To Afghani, the campaign also shows a Taliban obsession with unimportant matters in the midst of a deepening economic crisis that has left many families unable to feed their children.

“They should be busy working on more important things than women’s outfits,” said Afghani. “Most women already wear a traditional chador (shawl or headscarf), so why is this even being raised.”

Advice or law?

Ministry for the Promotion of Virtue and Prevention of Vice spokesperson Muhammad Akif Muhajir told media that because the hijab or burqa is a “Qurani order”, Muslim women should wear it.

“If Sharia orders them [women] to do something they should act upon it,” he said, adding that the hijab or burqa could be “anything that a woman uses to cover her body… a hijab or the blue burqa or in some parts women use big shawls to cover themselves”.

Despite there being no policy to impose the wearing of the burqa, nor punishments for women who do not adhere to the advisory, there have been sporadic reports of Taliban soldiers trying to enforce it.

“These things tend to become problematic in the absence of clear guidelines and training for fighters,” said Obaidullah Baheer, a lecturer on transitional justice at the American University in Afghanistan.

“When they (Taliban fighters) are given impression [by their leaders] to be responsible for morally policing the society, they are bound to abuse their authority,” he added.

Some Afghan women dispute the Taliban’s claim that covering up, especially the face is absolutely required for women.

“The way I dress doesn’t contradict my religion,” said Kabul-based women’s rights activist Arifa Fatimi.

Sonia Ahmadyar, a 36-year-old mother of three said: “I am completely against enforcing a certain dress code on women. We should not be forced to wear something we don’t want.”

According to Afghani, the Taliban’s burqa recommendation is not what Islam asks of women. “If they (the Taliban) are talking about Sharia, Islam doesn’t specify an outfit for women.

“This poses the question: do the Taliban even understand Shariah?”

Women facing multi-faceted pressures

For Afghan women, the economic crisis engulfing the country has been compounded by further restrictions by the Taliban on their employment, education and even movement.

In protest against these restrictions, including the burqa, some Afghan women gathered to demonstrate in front of the Ministry of Women’s Affairs last week.

Videos on social media showed a small group of women denouncing various restrictions, as some ripped a white burqa off a woman and kicked it to the ground, saying it came from “backward Pakistani and Arab culture”.

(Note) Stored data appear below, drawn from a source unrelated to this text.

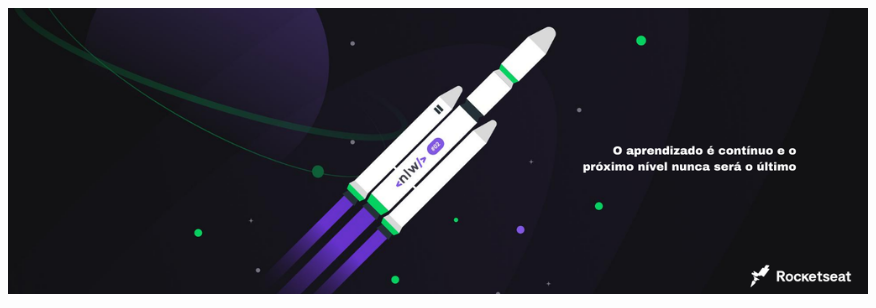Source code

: 
<img src="https://raw.githubusercontent.com/SwaggyMacro/SwaggyMacro/main/images/rocket.png"/>
</div>

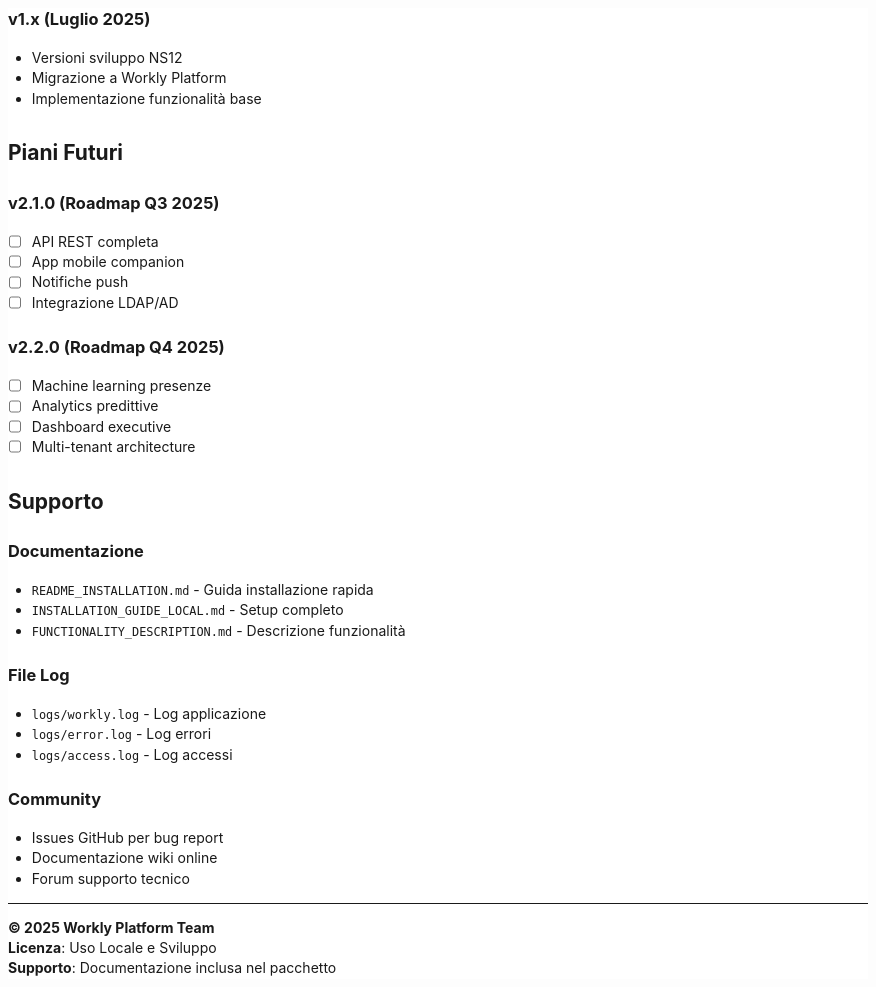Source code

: ### v1.x (Luglio 2025)
- Versioni sviluppo NS12
- Migrazione a Workly Platform
- Implementazione funzionalità base

## Piani Futuri

### v2.1.0 (Roadmap Q3 2025)
- [ ] API REST completa
- [ ] App mobile companion
- [ ] Notifiche push
- [ ] Integrazione LDAP/AD

### v2.2.0 (Roadmap Q4 2025)
- [ ] Machine learning presenze
- [ ] Analytics predittive
- [ ] Dashboard executive
- [ ] Multi-tenant architecture

## Supporto

### Documentazione
- `README_INSTALLATION.md` - Guida installazione rapida
- `INSTALLATION_GUIDE_LOCAL.md` - Setup completo
- `FUNCTIONALITY_DESCRIPTION.md` - Descrizione funzionalità

### File Log
- `logs/workly.log` - Log applicazione
- `logs/error.log` - Log errori
- `logs/access.log` - Log accessi

### Community
- Issues GitHub per bug report
- Documentazione wiki online
- Forum supporto tecnico

---

**© 2025 Workly Platform Team**  
**Licenza**: Uso Locale e Sviluppo  
**Supporto**: Documentazione inclusa nel pacchetto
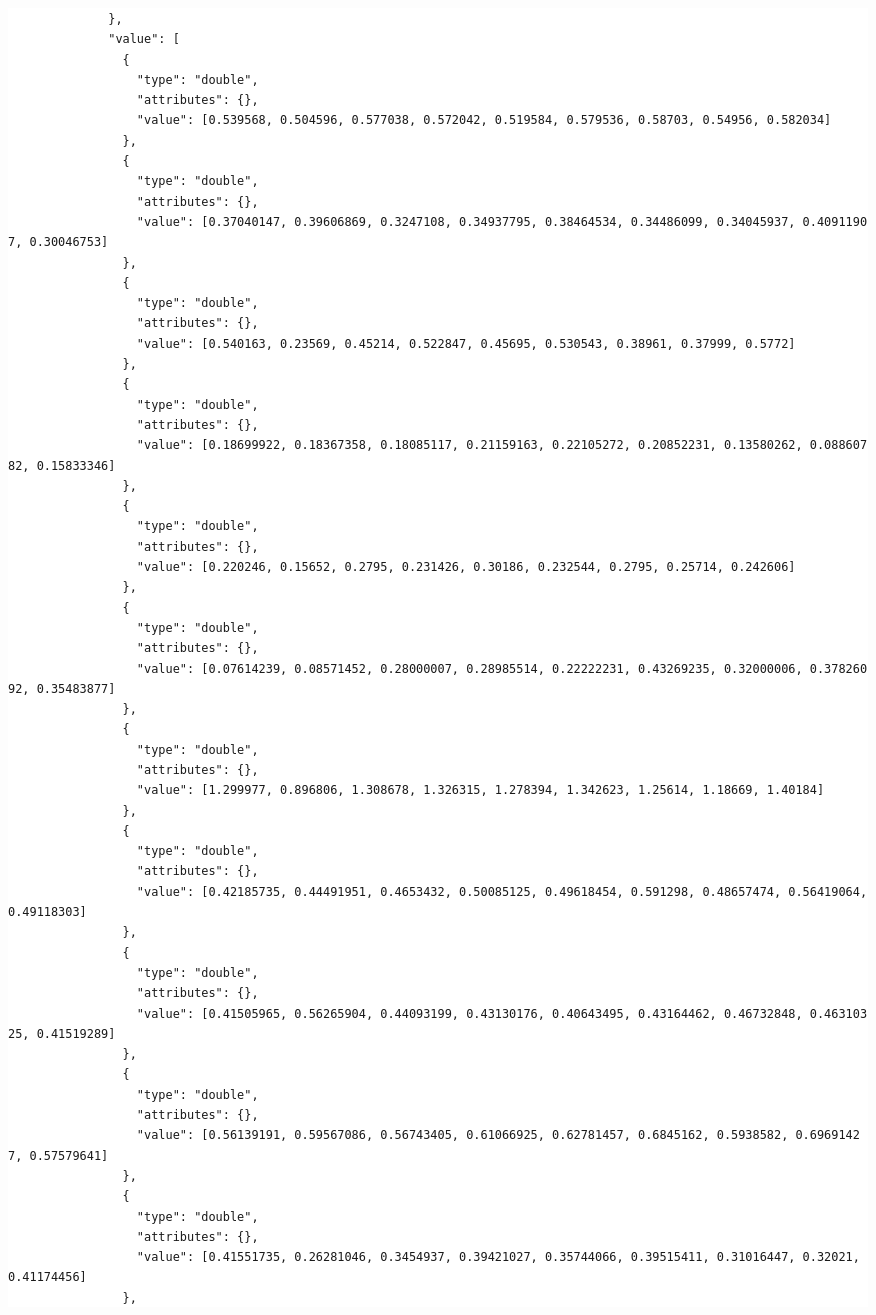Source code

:                   },
                  "value": [
                    {
                      "type": "double",
                      "attributes": {},
                      "value": [0.539568, 0.504596, 0.577038, 0.572042, 0.519584, 0.579536, 0.58703, 0.54956, 0.582034]
                    },
                    {
                      "type": "double",
                      "attributes": {},
                      "value": [0.37040147, 0.39606869, 0.3247108, 0.34937795, 0.38464534, 0.34486099, 0.34045937, 0.40911907, 0.30046753]
                    },
                    {
                      "type": "double",
                      "attributes": {},
                      "value": [0.540163, 0.23569, 0.45214, 0.522847, 0.45695, 0.530543, 0.38961, 0.37999, 0.5772]
                    },
                    {
                      "type": "double",
                      "attributes": {},
                      "value": [0.18699922, 0.18367358, 0.18085117, 0.21159163, 0.22105272, 0.20852231, 0.13580262, 0.08860782, 0.15833346]
                    },
                    {
                      "type": "double",
                      "attributes": {},
                      "value": [0.220246, 0.15652, 0.2795, 0.231426, 0.30186, 0.232544, 0.2795, 0.25714, 0.242606]
                    },
                    {
                      "type": "double",
                      "attributes": {},
                      "value": [0.07614239, 0.08571452, 0.28000007, 0.28985514, 0.22222231, 0.43269235, 0.32000006, 0.37826092, 0.35483877]
                    },
                    {
                      "type": "double",
                      "attributes": {},
                      "value": [1.299977, 0.896806, 1.308678, 1.326315, 1.278394, 1.342623, 1.25614, 1.18669, 1.40184]
                    },
                    {
                      "type": "double",
                      "attributes": {},
                      "value": [0.42185735, 0.44491951, 0.4653432, 0.50085125, 0.49618454, 0.591298, 0.48657474, 0.56419064, 0.49118303]
                    },
                    {
                      "type": "double",
                      "attributes": {},
                      "value": [0.41505965, 0.56265904, 0.44093199, 0.43130176, 0.40643495, 0.43164462, 0.46732848, 0.46310325, 0.41519289]
                    },
                    {
                      "type": "double",
                      "attributes": {},
                      "value": [0.56139191, 0.59567086, 0.56743405, 0.61066925, 0.62781457, 0.6845162, 0.5938582, 0.69691427, 0.57579641]
                    },
                    {
                      "type": "double",
                      "attributes": {},
                      "value": [0.41551735, 0.26281046, 0.3454937, 0.39421027, 0.35744066, 0.39515411, 0.31016447, 0.32021, 0.41174456]
                    },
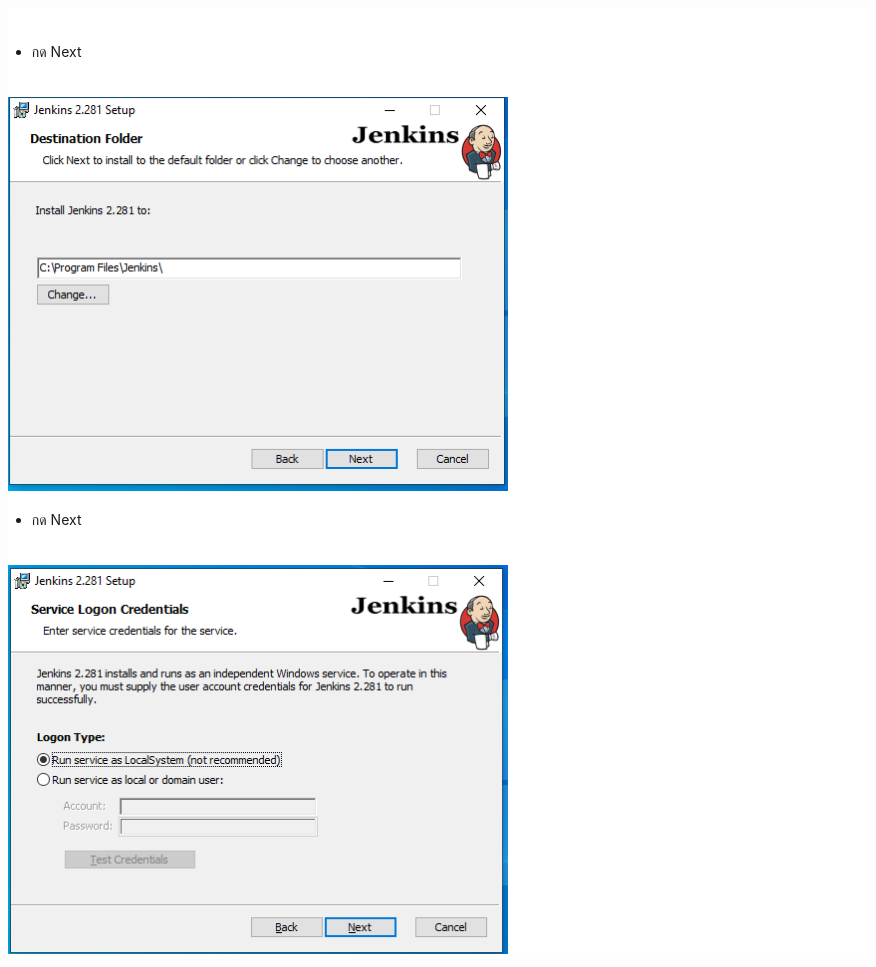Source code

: <br>

- กด Next

<br>

<img src="image_jenkins/06.PNG" width="500"/>
<br>

- กด Next

<br>

<img src="image_jenkins/07.PNG" width="500"/>
<br>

Commenting on this incident, Sahar Ghumkhor, an academic at the University of Melbourne and author of The Political Psychology of the Veil, said: “It’s important to stress that the chador/ burqa has always been worn in Afghanistan, long before the Taliban existed.

“The protests are conflating its imposition with being ‘foreign’, which erases the reality of women who wear it, particularly in rural parts of Afghanistan.”

She added that many women at the protest were in western attire: “If the issue is its foreignness, then why the selective resistance?” she asked.

WILFP’s Afghani agreed. “The burqa has been part of Afghan culture for a long time, especially in villages and remote areas, even in cities among older women,” she said, adding that her mother and grandmother wear it.

Ghumkhor noted that “veiling and unveiling has become a reductionist lens through which complex social, political and economic conditions are being read.”

While the imposition of the veil should be protested, its “over-presence in the Afghan feminist imagination needs to be interrogated, especially at a time when the country is starving,” she said.